ML Engineer Homework Assignment: solution proposed

Problem

The problem is divided in two tasks:

Task 1: detection of the 2 most likely clothes categories out of 5 possibles. This is actually a typical multi-class task (there is actually only one real category for a given item picture). For any given item picture, the objective here is to get the probabilities of each of the 5 possible categories (blouses, casual_dresses, mini_dresses, shirts, tank_tops), and select the 2 highest ones.
Task 2: detection of 3 potential tags. Here different tags might appear together; this is a typical multi-label task.

General presentation of the solution

The strategy selected is a multi-task approach (here 2-tasks): one single model performs both kinds of classification. In this model:

The task 1 is a multi-class classification of the cc3 classes. The output for this task (see function transfer_learning_model) is a dense(5) layer, to be matched with a one-hot-encoded version of the cc3 columns (containing 5 classes). As it is a multi-class problem, the loss function for that task is a softmax, i.e., the probabilities of all classes sum to 1.
The task 2 is a multi-label classification of the polka dot, floral, checker columns. The output for this task (see function transfer_learning_model) is a dense(3) layer, to be matched with these 3 columns (already in one-hot-encoded format). As it is a multi-label problem, the loss function for that task is a sigmoid, i.e., the probabilities for each label is independent from the other labels.

The model makes use of a transfer-learning model. It is composed of a convolutional base (VGG16 net), and a dense output for each task. See the model.png file for details.

It is using the tf.keras api, as it has become the standard go-to from TF 2.0.

Files

Directory structure: (new since 2020-01-07: model 2 available)

.
├── data
└── model_training
    ├── tf_keras_model
    ├── tf_keras_model_1
    ├── tf_keras_model_2
    └── saved_model
        └── my_model
            ├── 1
            │   ├── assets
            │   └── variables
            └── 2
                ├── assets
                └── variables

Original files (detailed in homework_dl.md)

☆ ☆ ☆ ☆

→ **REQUIRED WORK**
Continue the write-up on the clothing classification homework solution from the point where it stops.

→ **SUPPLIED MATERIAL**
☆ ☆ ☆ ☆

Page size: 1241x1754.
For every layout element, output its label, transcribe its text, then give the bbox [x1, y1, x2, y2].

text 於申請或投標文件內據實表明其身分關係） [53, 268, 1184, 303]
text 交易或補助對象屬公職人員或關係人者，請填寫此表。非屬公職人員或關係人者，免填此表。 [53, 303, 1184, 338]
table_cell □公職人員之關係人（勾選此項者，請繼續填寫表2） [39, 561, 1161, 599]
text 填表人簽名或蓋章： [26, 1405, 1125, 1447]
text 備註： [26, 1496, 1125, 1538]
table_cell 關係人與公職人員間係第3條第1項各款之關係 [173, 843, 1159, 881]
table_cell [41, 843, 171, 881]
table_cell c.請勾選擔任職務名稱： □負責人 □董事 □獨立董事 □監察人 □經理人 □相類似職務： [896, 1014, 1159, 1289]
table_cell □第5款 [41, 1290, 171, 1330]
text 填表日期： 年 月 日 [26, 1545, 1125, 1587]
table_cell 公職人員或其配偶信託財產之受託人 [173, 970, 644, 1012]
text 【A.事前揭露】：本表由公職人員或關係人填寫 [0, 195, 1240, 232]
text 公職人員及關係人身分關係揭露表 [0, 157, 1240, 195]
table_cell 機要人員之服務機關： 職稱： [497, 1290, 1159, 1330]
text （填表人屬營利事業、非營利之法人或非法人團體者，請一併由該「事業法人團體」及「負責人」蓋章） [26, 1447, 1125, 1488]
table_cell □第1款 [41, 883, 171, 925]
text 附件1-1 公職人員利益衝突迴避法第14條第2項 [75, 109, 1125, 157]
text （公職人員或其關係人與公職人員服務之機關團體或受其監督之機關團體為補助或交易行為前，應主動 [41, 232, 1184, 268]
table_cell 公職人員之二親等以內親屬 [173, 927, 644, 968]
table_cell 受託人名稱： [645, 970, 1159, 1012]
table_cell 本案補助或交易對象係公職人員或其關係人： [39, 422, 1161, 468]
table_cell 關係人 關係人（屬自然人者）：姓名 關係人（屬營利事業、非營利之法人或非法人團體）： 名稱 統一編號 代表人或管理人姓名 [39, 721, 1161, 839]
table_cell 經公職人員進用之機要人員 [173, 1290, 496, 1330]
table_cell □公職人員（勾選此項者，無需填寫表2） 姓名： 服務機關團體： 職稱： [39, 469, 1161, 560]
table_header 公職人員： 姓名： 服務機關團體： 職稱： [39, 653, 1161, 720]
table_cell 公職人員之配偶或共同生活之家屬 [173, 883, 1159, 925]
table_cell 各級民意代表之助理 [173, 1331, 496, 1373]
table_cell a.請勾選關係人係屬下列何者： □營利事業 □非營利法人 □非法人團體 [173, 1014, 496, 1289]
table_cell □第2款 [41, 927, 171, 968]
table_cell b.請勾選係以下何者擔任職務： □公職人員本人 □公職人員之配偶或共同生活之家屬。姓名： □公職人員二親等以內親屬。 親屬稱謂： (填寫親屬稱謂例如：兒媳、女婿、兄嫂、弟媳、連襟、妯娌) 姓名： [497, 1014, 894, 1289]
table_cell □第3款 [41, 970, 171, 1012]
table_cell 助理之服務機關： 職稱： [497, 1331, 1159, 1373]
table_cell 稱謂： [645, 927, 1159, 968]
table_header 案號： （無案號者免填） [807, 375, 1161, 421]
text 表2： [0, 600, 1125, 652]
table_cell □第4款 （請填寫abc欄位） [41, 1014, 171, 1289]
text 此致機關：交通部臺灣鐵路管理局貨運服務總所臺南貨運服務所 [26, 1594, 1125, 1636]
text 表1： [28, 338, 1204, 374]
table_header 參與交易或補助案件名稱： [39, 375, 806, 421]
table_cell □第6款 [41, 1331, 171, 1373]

☆ ☆ ☆ ☆

→ **RIGHT ANSWER**
data.zip file containing image files that you will use for prediction (not in git repo as heavy. available here: https://vinted-ml-homework.s3.eu-central-1.amazonaws.com/OCJ4HAtw0xW/v3.zip)
data.parquet: a label file
test.parquet : a file for making predictions
example_predictions.parquet: a file with example predictions

Solution files:

Vinted_exercise.ipynb : the main notebook.
predictions.parquet: the file containing the predictions of model 1, for the test.parquet file.
predictions_model2.parquet: the file containing the predictions of model 2 (new since 2020-01-07: model 2 available), for the test.parquet file.
module.py - a module containing helper functions
directory ./model_training: it contains the model run logs.
directory ./model_training/tf_keras_model_1: it contains the model run with model architecture descriptions:
./model_training/tf_keras_model_1/model-epoch09-cc3_loss1.2428-tags_loss0.2830-val_cc3_acc0.52-val_tags_acc0.88.h5: the tf.keras model containing both weights and model architecture.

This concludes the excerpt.